Song Meaning
These lyrics paint a vivid picture of something precious slowly diminishing, transforming from a tangible presence into an almost imperceptible irritant. What begins as a "girl of wax" (niña de cera) quickly unravels through a series of negations. The initial image suggests delicacy, something beautiful yet fragile, easily melted or broken.
The central emotional tension here is the relentless stripping away of identity and substance. The lyrics repeatedly state "But it wasn't..." (Pero no era...), redefining the subject from a wax girl to a "sheaf in the threshing floor" (gavilla en la era), then a "stiff flower" (flor tiesa), and finally a "little sunbeam stuck to the windowpane" (rayito de sol pegado a la vidriera). Each transformation makes the subject less solid, more fleeting, and increasingly vulnerable, building a sense of an inevitable, profound loss.

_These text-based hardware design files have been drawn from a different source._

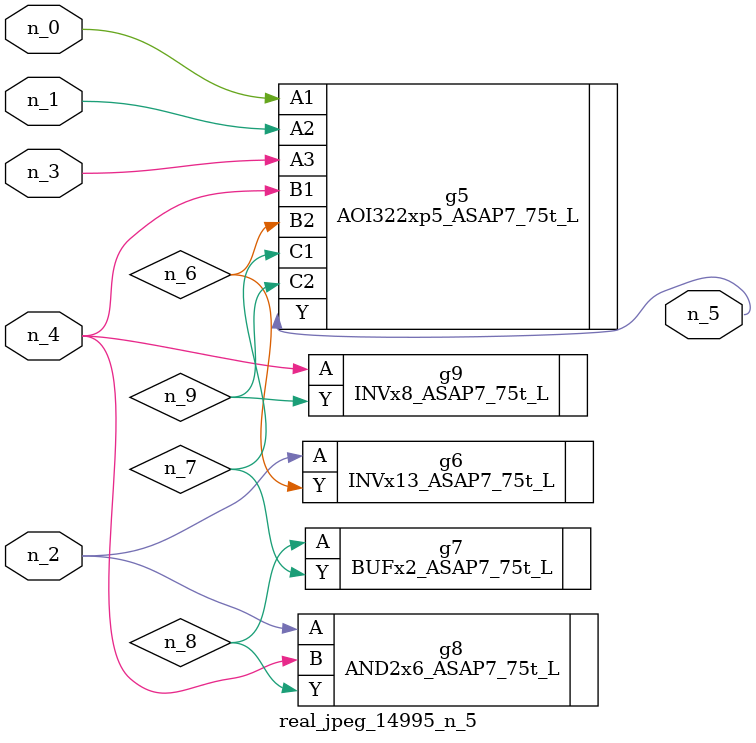
<source format=v>
module real_jpeg_14995_n_5 (n_4, n_0, n_1, n_2, n_3, n_5);

input n_4;
input n_0;
input n_1;
input n_2;
input n_3;

output n_5;

wire n_8;
wire n_6;
wire n_7;
wire n_9;

AOI322xp5_ASAP7_75t_L g5 ( 
.A1(n_0),
.A2(n_1),
.A3(n_3),
.B1(n_4),
.B2(n_6),
.C1(n_7),
.C2(n_9),
.Y(n_5)
);

INVx13_ASAP7_75t_L g6 ( 
.A(n_2),
.Y(n_6)
);

AND2x6_ASAP7_75t_L g8 ( 
.A(n_2),
.B(n_4),
.Y(n_8)
);

INVx8_ASAP7_75t_L g9 ( 
.A(n_4),
.Y(n_9)
);

BUFx2_ASAP7_75t_L g7 ( 
.A(n_8),
.Y(n_7)
);


endmodule
</source>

The most striking craft element is this progressive reduction, culminating in the poignant image: "It was a little straw inside my eyes" (Una pajita dentro de mis ojitos era). This final, almost mundane image — a tiny, irritating speck — brilliantly internalizes the loss. It's no longer an external entity but something deeply personal, a constant, subtle source of discomfort and, crucially, tears.
Ultimately, these lyrics are effective because they articulate a deep, personal grief not through direct lament, but through a poetic, almost surreal transformation. The "straw" in the eye isn't just an irritant; it's the physical manifestation of a lost "true party" (mi fiesta verdadera), a beautiful and devastating metaphor for how something seemingly insignificant can hold the entire weight of a profound, internal sorrow.